La gestion locative, c’est tout ce qu’une agence immobilière fait pour un propriétaire qui met son bien en location : encaisser les loyers, envoyer chaque mois la quittance au locataire, réviser les montants une fois par an, relancer quand un paiement ne tombe pas, rendre des comptes financiers. Un travail répétitif, très réglementé, et qui engage directement la trésorerie du client. En France, les agences délaissent progressivement le tableur et le classeur papier, mais la majorité des petites structures gère encore sans outil dédié.
2026 : quand la réglementation rend le logiciel incontournable
Un gestionnaire locatif jongle aujourd’hui avec un nombre croissant de règles. L’encadrement des loyers, longtemps limité à Paris et quelques grandes villes, s’étend désormais à de nouvelles communes.
La révision annuelle du loyer obéit à un indice national, l’IRL (publié chaque trimestre par l’INSEE), et le moindre écart de calcul peut être contesté par le locataire.
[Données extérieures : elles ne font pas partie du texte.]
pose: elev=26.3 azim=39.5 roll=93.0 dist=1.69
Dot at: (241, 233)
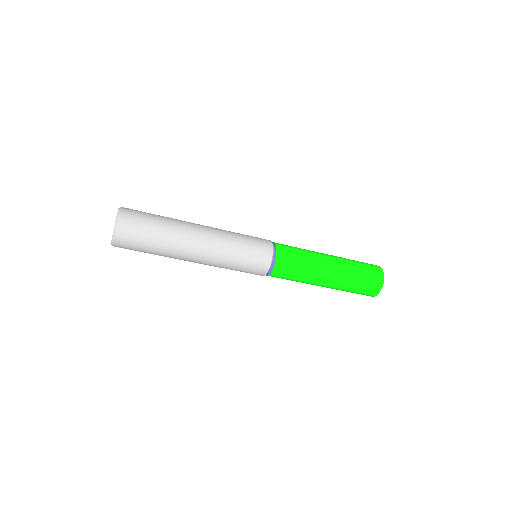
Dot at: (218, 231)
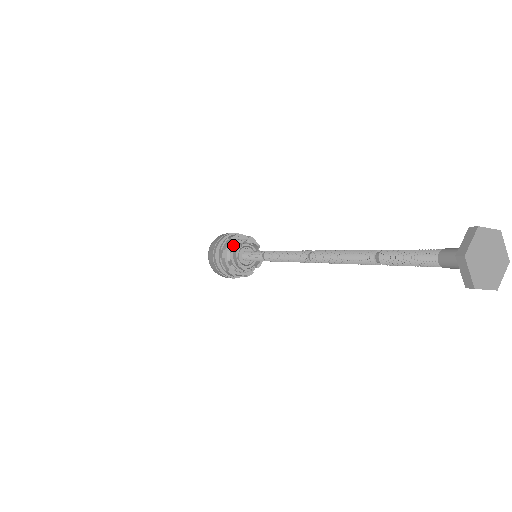
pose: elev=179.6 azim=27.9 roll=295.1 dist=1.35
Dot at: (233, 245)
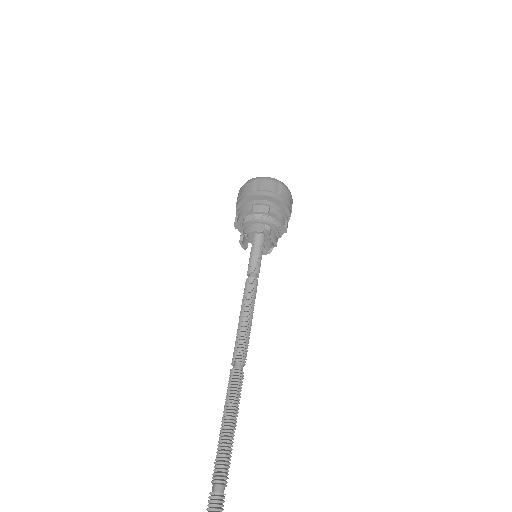
Dot at: (262, 219)
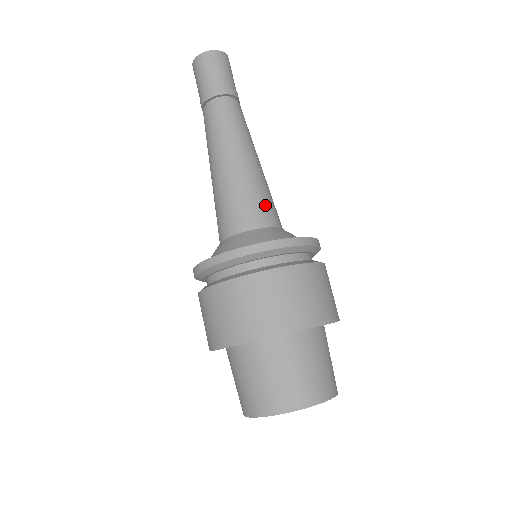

Depuis le 1er janvier 2026, la réforme du diagnostic de performance énergétique a ajouté également son lot d’obligations documentaires.
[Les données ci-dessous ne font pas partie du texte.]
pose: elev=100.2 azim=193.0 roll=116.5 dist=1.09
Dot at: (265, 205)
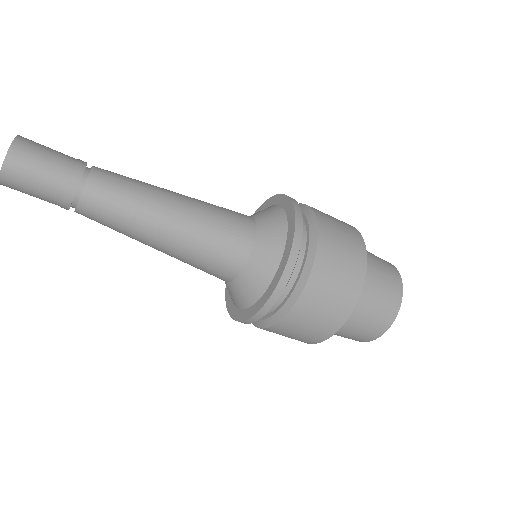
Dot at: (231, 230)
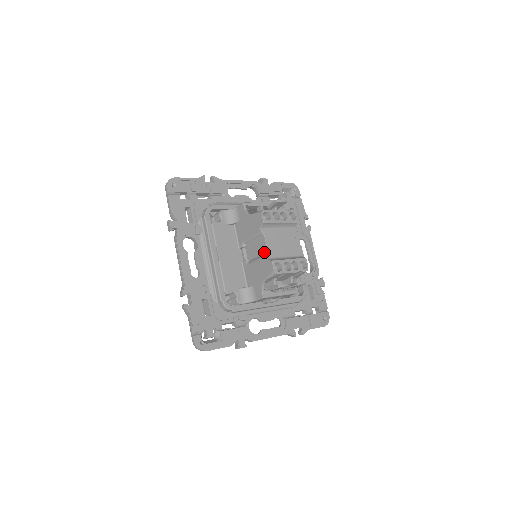
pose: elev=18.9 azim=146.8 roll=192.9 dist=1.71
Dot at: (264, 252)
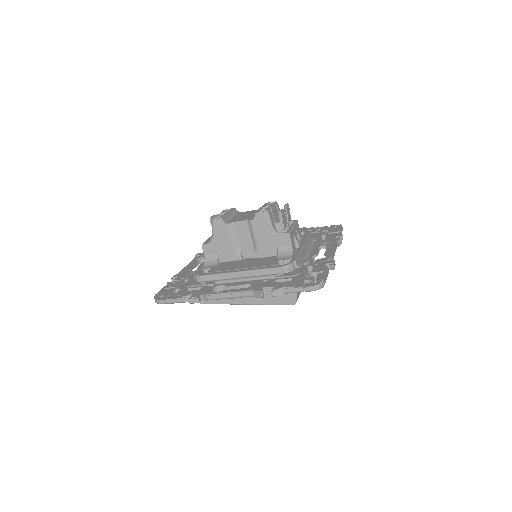
Dot at: (247, 225)
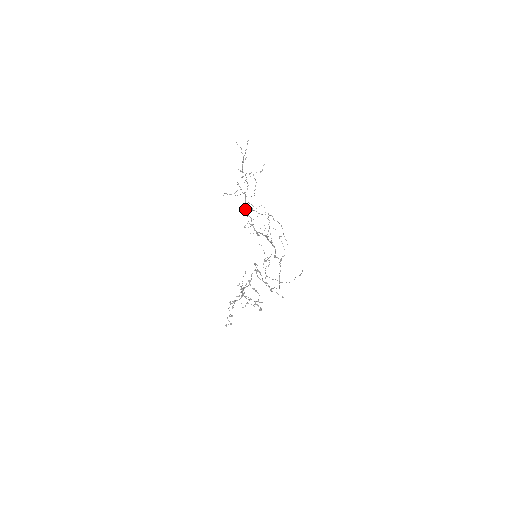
Pour une agence de cinq ou dix collaborateurs, il y a un risque important (oublis, approximations, etc.) à gérer cette complexité « à la main ». La pression ne vient pas que du réglementaire : après deux ans de baisse des ventes, beaucoup d’agences se tournent vers la gestion locative pour diversifier leurs revenus, et découvrent un métier exigeant sans en avoir les outils.
Ce que la digitalisation change concrètement au quotidien d’une agence
Avec un logiciel de gestion locative, les tâches les plus chronophages passent en automatique avant une validation humaine : les quittances sont générées en début de mois, les révisions de loyer se calculent sur base des règles, les relances d’impayés sont rappelées selon un calendrier prédéfini.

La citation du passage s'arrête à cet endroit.